→ WHAT NEEDS TO BE DONE: Give back each line of the material that contains the word "målinger".

→ SOURCE MATERIAL:
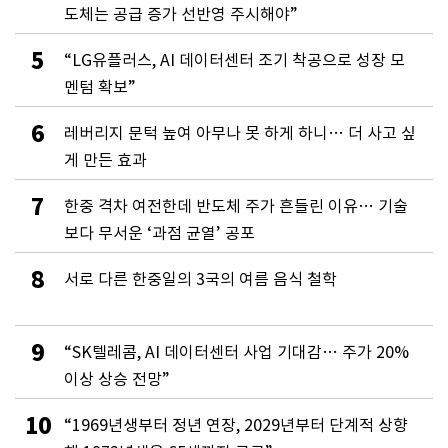
도체는 공급 증가 선반영 주시해야”
5
“LG유플러스, AI 데이터센터 조기 착공으로 성장 모
멘텀 확보”
6
레버리지 문턱 높여 아무나 못 하게 하니… 더 사고 싶
게 만든 효과
7
한중 격차 여전한데 반도체 주가 흔들린 이유… 기술
보다 무서운 ‘과점 균열’ 공포
8
서로 다른 한중일의 3국의 여름 음식 철학
9
“SK텔레콤, AI 데이터센터 사업 기대감… 주가 20%
이상 상승 전망”
10
“1969년생부터 정년 연장, 2029년부터 단계적 상향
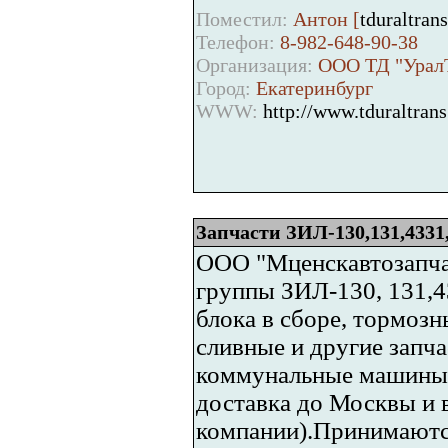
Поместил:
Антон [
tduraltran
Телефон:
8-982-648-90-38
Организация:
ООО ТД "Урал
Город:
Екатеринбург
WWW:
http://www.tduraltrans
Запчасти ЗИЛ-130,131,43
ООО "Мценскавтозапчас
группы ЗИЛ-130, 131,
блока в сборе, тормозн
сливные и другие запч
коммунальные машины, 
доставка до Москвы и 
компании).Принимаются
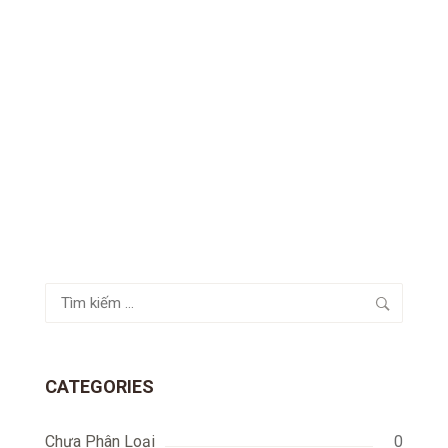
Tìm
kiếm
cho:
CATEGORIES
Chưa Phân Loại
0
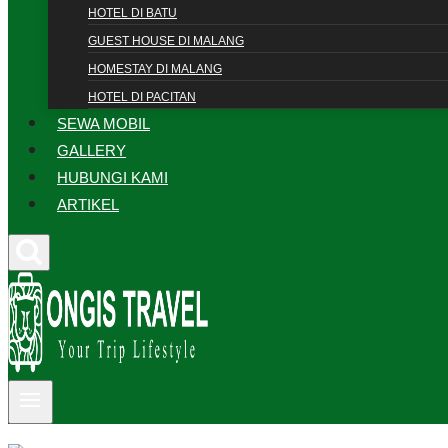
HOTEL DI BATU
GUEST HOUSE DI MALANG
HOMESTAY DI MALANG
HOTEL DI PACITAN
SEWA MOBIL
GALLERY
HUBUNGI KAMI
ARTIKEL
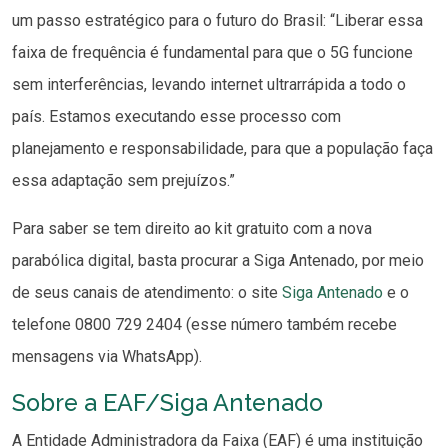
um passo estratégico para o futuro do Brasil: “Liberar essa
faixa de frequência é fundamental para que o 5G funcione
sem interferências, levando internet ultrarrápida a todo o
país. Estamos executando esse processo com
planejamento e responsabilidade, para que a população faça
essa adaptação sem prejuízos.”
Para saber se tem direito ao kit gratuito com a nova
parabólica digital, basta procurar a Siga Antenado, por meio
de seus canais de atendimento: o site
Siga Antenado
e o
telefone 0800 729 2404 (esse número também recebe
mensagens via WhatsApp).
Sobre a EAF/Siga Antenado
A Entidade Administradora da Faixa (EAF) é uma instituição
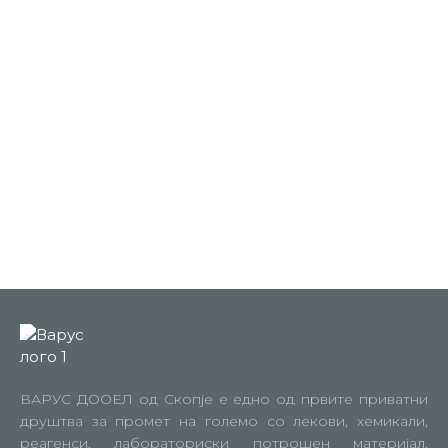
ВАРУС ДООЕЛ од Скопје е едно од првите приватни
друштва за промет на големо со лекови, хемикали,
реагенси, лабораториски потрошен материјал,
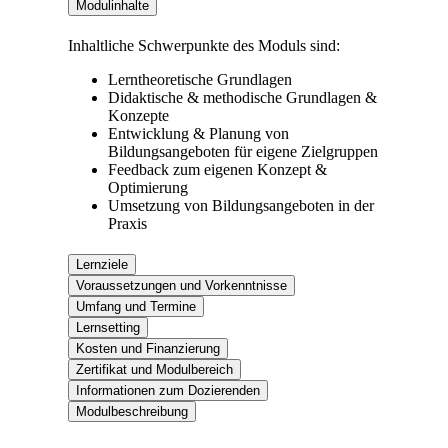
Modulinhalte
Inhaltliche Schwerpunkte des Moduls sind:
Lerntheoretische Grundlagen
Didaktische & methodische Grundlagen &
Konzepte
Entwicklung & Planung von
Bildungsangeboten für eigene Zielgruppen
Feedback zum eigenen Konzept &
Optimierung
Umsetzung von Bildungsangeboten in der
Praxis
Lernziele
Voraussetzungen und Vorkenntnisse
Umfang und Termine
Lernsetting
Kosten und Finanzierung
Zertifikat und Modulbereich
Informationen zum Dozierenden
Modulbeschreibung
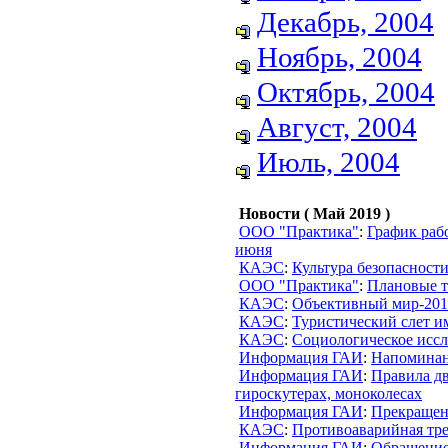
Декабрь, 2004
Ноябрь, 2004
Октябрь, 2004
Август, 2004
Июль, 2004
Новости ( Май 2019 )
ООО "Практика"
:
График раб
июня
КАЭС
:
Культура безопасност
ООО "Практика"
:
Плановые т
КАЭС
:
Объективный мир-201
КАЭС
:
Туристический слет и
КАЭС
:
Социологическое исс
Информация ГАИ
:
Напоминан
Информация ГАИ
:
Правила дв
гироскутерах, моноколесах
Информация ГАИ
:
Прекращен
КАЭС
:
Противоаварийная тр
Информация ГАИ
:
Обращение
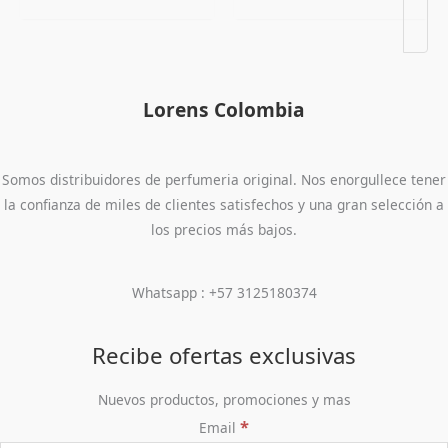
Lorens Colombia
Somos distribuidores de perfumeria original. Nos enorgullece tener
la confianza de miles de clientes satisfechos y una gran selección a
los precios más bajos.
Whatsapp : +57 3125180374
Recibe ofertas exclusivas
Nuevos productos, promociones y mas
*
Email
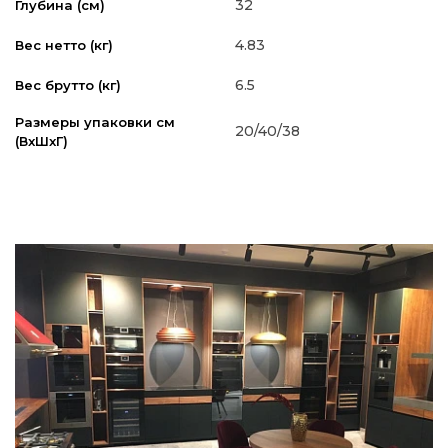
32
Глубина (см)
4.83
Вес нетто (кг)
6.5
Вес брутто (кг)
Размеры упаковки см
20/40/38
(ВxШxГ)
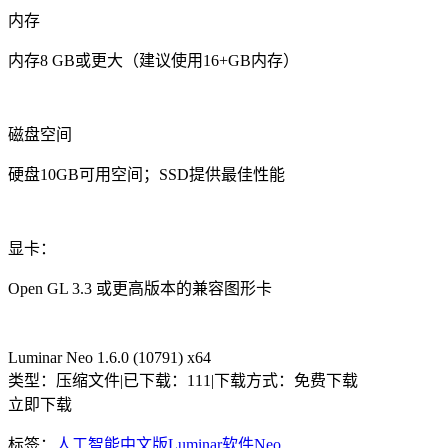
内存
内存8 GB或更大（建议使用16+GB内存）
磁盘空间
硬盘10GB可用空间；SSD提供最佳性能
显卡：
Open GL 3.3 或更高版本的兼容图形卡
Luminar Neo 1.6.0 (10791) x64
类型：压缩文件
|
已下载：111
|
下载方式：免费下载
立即下载
标签：
人工智能
中文版
Luminar
软件
Neo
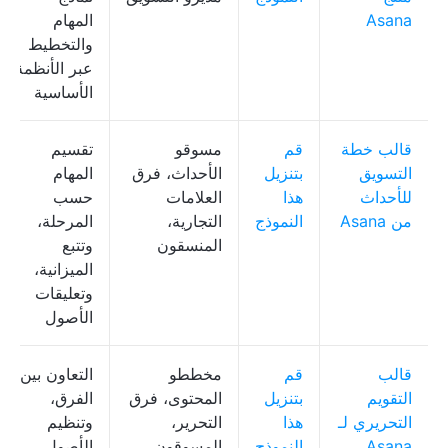
Asana
المهام
والتخطيط
عبر الأنظمة
الأساسية
قالب خطة
قم
مسوقو
تقسيم
التسويق
بتنزيل
الأحداث، فرق
المهام
للأحداث
هذا
العلامات
حسب
من Asana
النموذج
التجارية،
المرحلة،
المنسقون
وتتبع
الميزانية،
وتعليقات
الأصول
قالب
قم
مخططو
التعاون بين
التقويم
بتنزيل
المحتوى، فرق
الفرق،
التحريري لـ
هذا
التحرير،
وتنظيم
Asana
النموذج
المسوقون
الأصول،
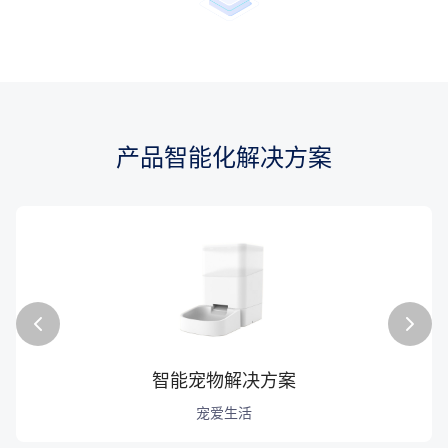
产品智能化解决方案
智能空气净化器解决方案
智能净水器解决方案
智能空调解决方案
智能照明解决方案
智能电工解决方案
智能宠物解决方案
四节如春
净水长流
沁人心脾
点亮智能
低碳体验
宠爱生活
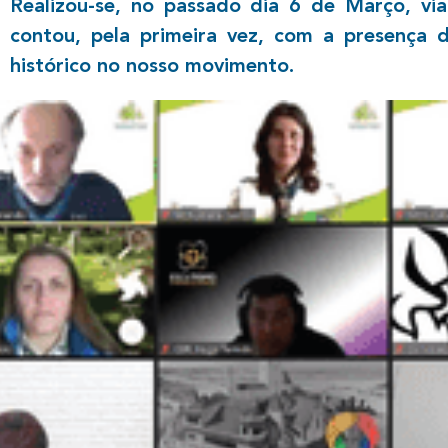
Realizou-se, no passado dia 6 de Março, v
contou, pela primeira vez, com a presença d
histórico no nosso movimento.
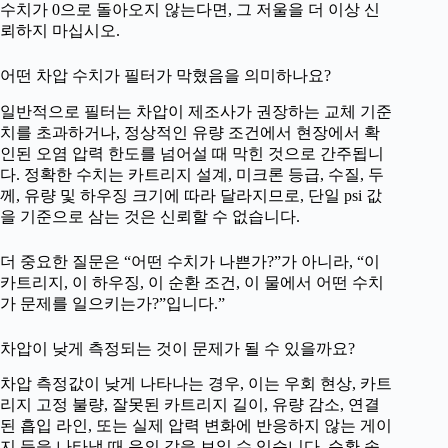
수치가 0으로 돌아오지 않는다면, 그 저울을 더 이상 신
뢰하지 마십시오.
어떤 차압 수치가 필터가 막혔음을 의미하나요?
일반적으로 필터는 차압이 제조사가 권장하는 교체 기준
치를 초과하거나, 정상적인 유량 조건에서 현장에서 확
인된 오염 압력 한도를 넘어설 때 막힌 것으로 간주됩니
다. 정확한 수치는 카트리지 설계, 미크론 등급, 수질, 두
께, 유량 및 하우징 크기에 따라 달라지므로, 단일 psi 값
을 기준으로 삼는 것은 신뢰할 수 없습니다.
더 중요한 질문은 “어떤 수치가 나쁜가?”가 아니라, “이
카트리지, 이 하우징, 이 순환 조건, 이 물에서 어떤 수치
가 문제를 일으키는가?”입니다.”
차압이 낮게 측정되는 것이 문제가 될 수 있을까요?
차압 측정값이 낮게 나타나는 경우, 이는 우회 현상, 카트
리지 고정 불량, 잘못된 카트리지 길이, 유량 감소, 연결
된 흡입 라인, 또는 실제 압력 변화에 반응하지 않는 게이
지 등을 나타낼 때 음의 값을 보일 수 있습니다. 순환 속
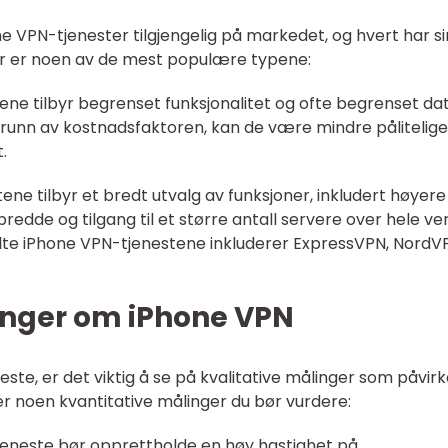
one VPN-tjenester tilgjengelig på markedet, og hvert har s
er er noen av de mest populære typene:
stene tilbyr begrenset funksjonalitet og ofte begrenset dat
runn av kostnadsfaktoren, kan de være mindre pålitelige
.
tene tilbyr et bredt utvalg av funksjoner, inkludert høyere
edde og tilgang til et større antall servere over hele ve
te iPhone VPN-tjenestene inkluderer ExpressVPN, NordV
inger om iPhone VPN
ste, er det viktig å se på kvalitative målinger som påvirk
er noen kvantitative målinger du bør vurdere:
tjeneste bør opprettholde en høy hastighet på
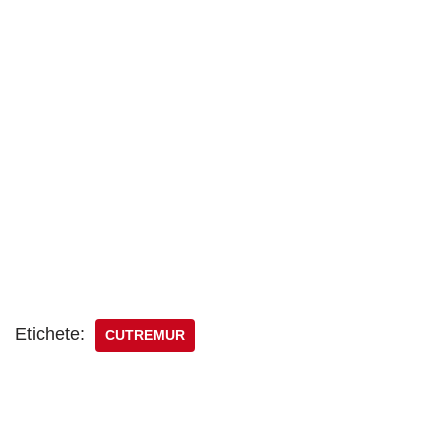
Etichete:
CUTREMUR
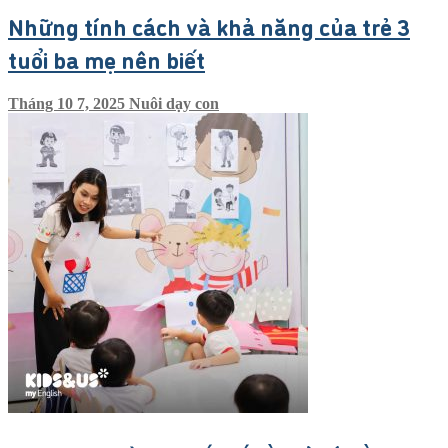
Những tính cách và khả năng của trẻ 3
tuổi ba mẹ nên biết
Tháng 10 7, 2025
Nuôi dạy con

→ RESPONSE TO THIS EXERCISE:
ste, er det viktig å se på kvalitative målinger som påvirk
er noen kvantitative målinger du bør vurdere:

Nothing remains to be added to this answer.